#### [EXTRACTED TEXT]
Once again proving his value to the US Senate, the (frequently mentioned today) Honorable Zell Miller was one of the few Democrats to break the party line and vote against making Iraq pay us back for reconstruction.
Why is this a bad idea? The question came up weeks ago at FreeSpeech:
Here's a reason: we have no authority to impose the demand.That still stands. On whom are we imposing this demand? Who in Iraq has the authority to indebt the Iraqi people? The Coalition Provisional Authority? Are we promising ourselves to pay back the money out of their revenue? That is called theft, not debt repayment.
International agreements like this require a treaty. Even in the case of war reparations, which are enforced upon a successor government (e.g. those required of the Weimar Republic by the Treaty of Versailles), have to be agreed upon by treaty. Congress has no authority to legislate for the Iraqi government.
A law passed by the US Congress requiring a future Iraqi government to pay us money is an empty law. It would be like Congress passing a law requiring France to disband--it has no authority, no standing to make the law. Congress could make a law requiring the President to pursue negotiations with the future Iraqi government toward getting our money back, but the Iraqi government--when it is constituted--shall be sovereign and may negotiate or not as it wills.
Of course, in the real world, we could use the presence of troops and the threat of sanctions to force them to sign. That isn't how you build a free society, though, or a friendly one. If Iraq is to be free, it must be free. If it is to be an ally, it must be treated as a friend.
Or is it the Iraqi Governing Council? Are we giving them that kind of authority, before there is a constitution, before there have been elections? Why then have we been fighting the French at the UN over the issue of who is in charge?
This plan is dishonorable, illegal, and ill-considered. Shame on the Senate.

#### [LISTED ENTRIES]
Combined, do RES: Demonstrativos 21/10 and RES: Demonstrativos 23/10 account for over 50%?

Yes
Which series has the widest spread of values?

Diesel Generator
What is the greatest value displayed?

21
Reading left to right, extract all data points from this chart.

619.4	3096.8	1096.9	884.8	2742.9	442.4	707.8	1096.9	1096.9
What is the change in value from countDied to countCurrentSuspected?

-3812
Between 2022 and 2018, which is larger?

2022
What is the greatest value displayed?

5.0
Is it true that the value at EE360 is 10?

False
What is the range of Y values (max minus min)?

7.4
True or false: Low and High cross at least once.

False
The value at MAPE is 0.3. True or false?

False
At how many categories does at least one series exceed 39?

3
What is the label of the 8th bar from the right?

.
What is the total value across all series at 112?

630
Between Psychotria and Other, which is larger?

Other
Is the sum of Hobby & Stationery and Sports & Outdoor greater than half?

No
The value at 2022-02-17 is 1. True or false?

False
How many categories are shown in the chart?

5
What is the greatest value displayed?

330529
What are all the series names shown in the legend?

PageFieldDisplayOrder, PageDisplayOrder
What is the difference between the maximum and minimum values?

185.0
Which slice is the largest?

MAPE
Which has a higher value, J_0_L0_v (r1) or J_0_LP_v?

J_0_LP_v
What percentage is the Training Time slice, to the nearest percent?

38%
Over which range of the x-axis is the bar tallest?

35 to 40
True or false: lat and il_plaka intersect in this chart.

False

#### [WHAT YOU WILL DO]
**A)** Answer these questions using the post on Iraq reconstruction:
(i) Which senator does the post say broke the Democratic party line on the vote?
(ii) Which treaty does it cite as requiring war reparations of the Weimar Republic?
(iii) Whom does it say the US has been fighting at the UN over who is in charge?
**B)** Which words does the last paragraph of the post on Iraq reconstruction use to describe the plan? List them all.
**C)** Rewrite the stretch of the post on Iraq reconstruction from "Once again proving" through "not debt repayment.", replacing "Senate" with "Congress".

#### [RESPONSES IN ORDER]
**A)**
(i) Zell Miller
(ii) The Treaty of Versailles
(iii) The French

**B)** dishonorable, illegal, ill-considered

**C)**
Once again proving his value to the US Congress, the (frequently mentioned today) Honorable Zell Miller was one of the few Democrats to break the party line and vote against making Iraq pay us back for reconstruction.
Why is this a bad idea? The question came up weeks ago at FreeSpeech:
Here's a reason: we have no authority to impose the demand.That still stands. On whom are we imposing this demand? Who in Iraq has the authority to indebt the Iraqi people? The Coalition Provisional Authority? Are we promising ourselves to pay back the money out of their revenue? That is called theft, not debt repayment.